Mirco cade, la famiglia lo aiuta a rialzarsi

La settimana scorsa, Mirco cadeva nella discesa del Passo Gavia, fratturandosi la scapola. Un brutto evento sul quale è tornato per il sito ufficiale di Paperino, sua madre Mariangela.

Come hai saputo della caduta di Mirco? 
Mariangela: Mirco ha telefonato lui stesso a suo padre – Gianluca – e a sua moglie – Giulia – che poi mi hanno avvisata. Inutile dire che è stato un momento difficile dove si rincorrono mille domande e mille dubbi.

Cos’ha detto Mirco al telefono? 
M: Da subito, pensava di avere fratturato tutte e due le clavicole perché aveva difficoltà a muovere le braccia.

Siete voi ad averlo portato a casa? 
M: Sì, devo ringraziare il reparto dove lavoro che mi ha consentito di saltare il turno del pomeriggio per correre a Livigno a cercare di capire meglio cosa stava succedendo. Abbiamo raggiunto Mirco nel tardo pomeriggio, quando è stato dimesso dell’ospedale di Sondalo dove dopo la diagnosi delle fratture alla scapola gli hanno consigliato di rivolgersi ad un’equipe esperta per valutare se era necessario un intervento chirurgico.

Com’è andato il ritorno a casa? 
M: Mirco era un po’ sofferente ma visto che era sotto sedativo il dolore era abbastanza controllato.
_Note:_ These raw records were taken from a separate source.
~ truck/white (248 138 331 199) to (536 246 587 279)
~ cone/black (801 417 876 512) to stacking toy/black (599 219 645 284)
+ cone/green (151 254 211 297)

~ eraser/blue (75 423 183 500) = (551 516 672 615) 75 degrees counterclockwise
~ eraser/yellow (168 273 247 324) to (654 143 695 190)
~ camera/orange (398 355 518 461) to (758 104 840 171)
Oltre al dolore fisico, era molto abbattuto per la delusione di essere a un passo dalla tanto sospirata ripresa dell’attività e di trovare un’altra difficoltà ad allungare i tempi con tutto quello ch comporta sulla preparazione.

Ma è stato rapidamente preso in mano? 
M: Sì, la notizia della caduta si è diffusa abbastanza rapidamente e grazie all’ex massaggiatore in breve siamo riusciti ad avere l’appuntamento dal professor Porcellini a Forlì.
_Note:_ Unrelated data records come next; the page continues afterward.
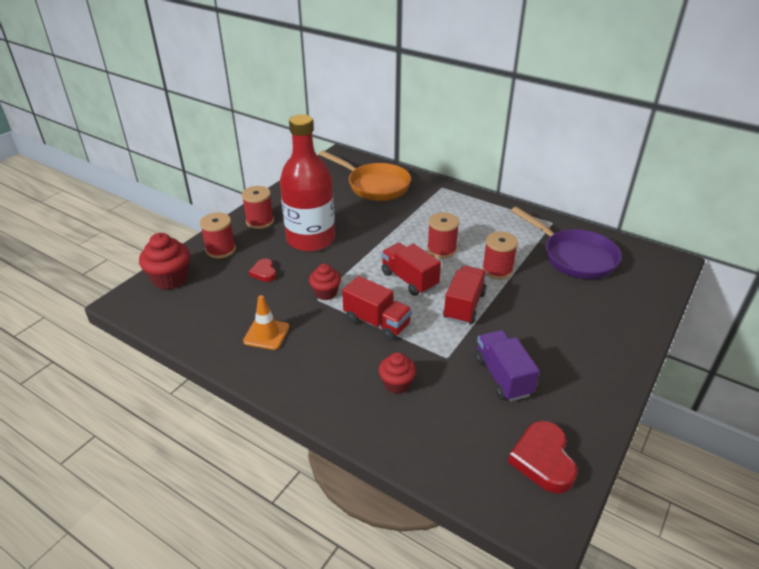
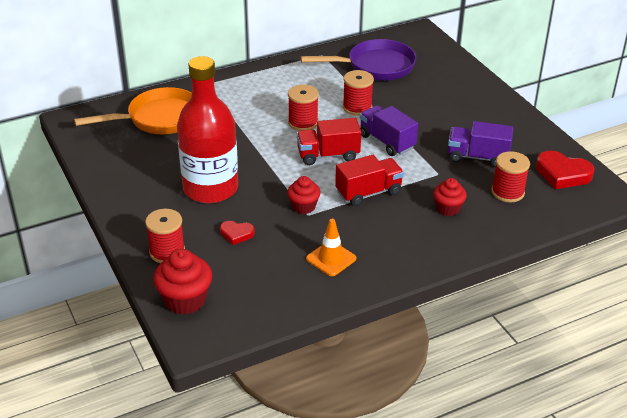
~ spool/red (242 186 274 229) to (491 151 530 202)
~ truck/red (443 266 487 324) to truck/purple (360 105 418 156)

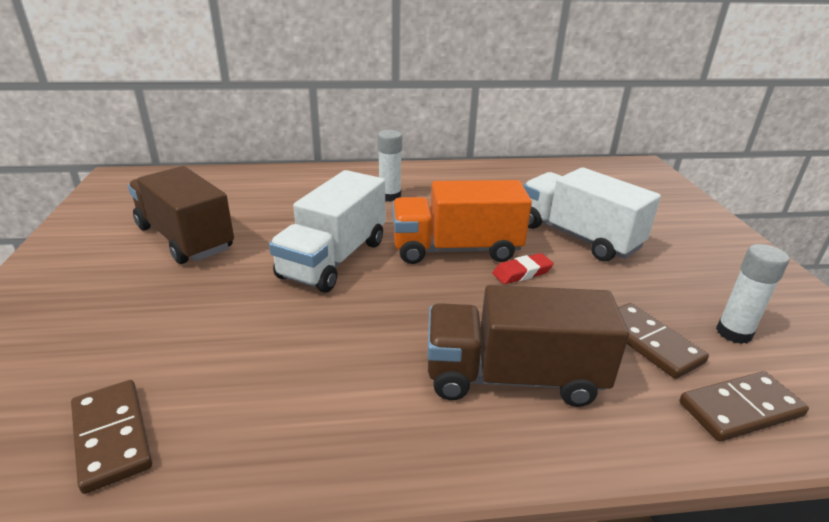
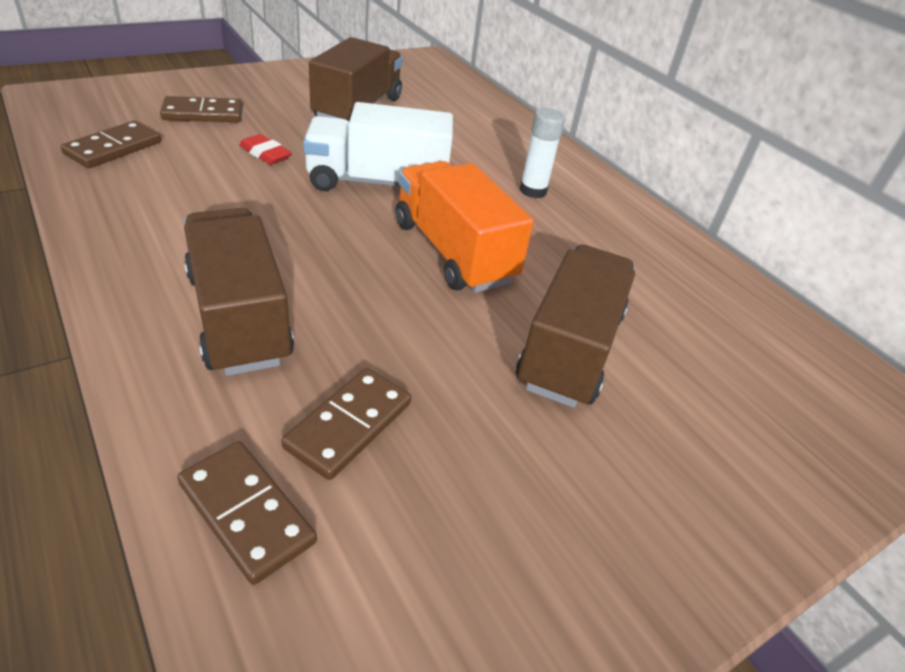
~ eraser/red (492 253 554 284) to (239 134 292 165)
~ truck/white (523 167 661 261) to truck/brown (516 244 635 408)
- glue stick/white (716 244 789 344)
+ domino/brown (160 96 243 122)

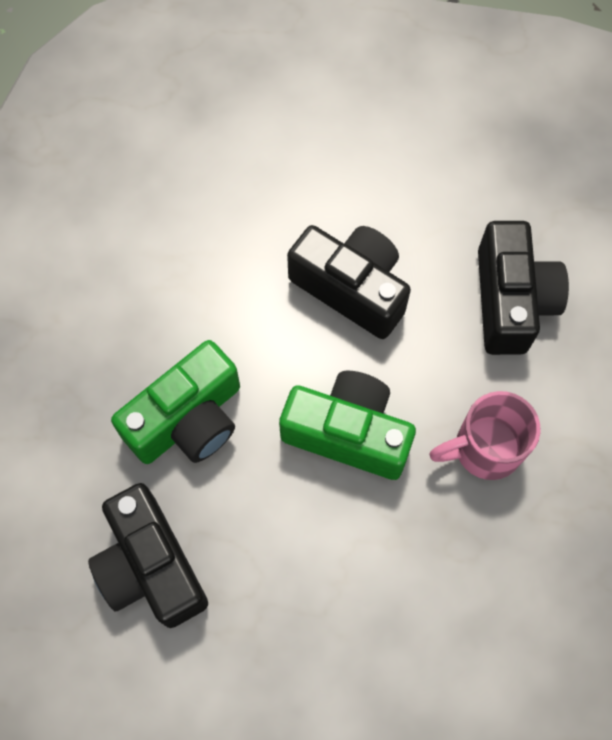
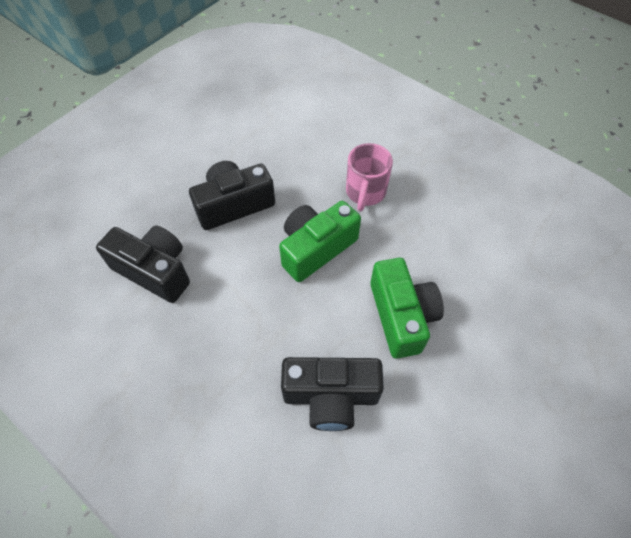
~ camera/green (111 340 240 464) to (370 258 444 359)
~ camera/black (478 221 569 355) to (96 226 190 303)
E ha anche trovato conforto rapidamente? 
M: A tenere bada i suoi tristi pensieri sono stati i tanti messaggi di incoraggiamento ricevuto durante il viaggio, sì. Primo fra tutti fu la telefonata del signor Bardiani e di Bruno Reverberi.

Come sono andati i giorni successivi? 
M: Il giorno successivo sono andati a Forlì con sua mogli e suo padre e il responso è stato meno peggio di quello che ci aspettavamo. C’è tanto da lavorare ma Mirco ce la sta mettendo tutta e spera di essere al più presto in gruppo.

Gianluca e te avete un messaggio per Mirco? 
M: Speriamo che stia bene presto. Il dolore è ancora presente ma sembra che giorno dopo giorno si riduca per fortuna. E poi i suoi bambini lo coccolano e sono molto attenti. Forza Papero!!!

Un supporto che non ha mancato di ringraziare Mirco.

Chiaramente ringrazio mio papà e mia mamma che, appena hanno saputo della mia caduta sono volati su subito per portarmi a casa e il giorno dopo dal dottor Porcellini. La loro vicinanza è stata super!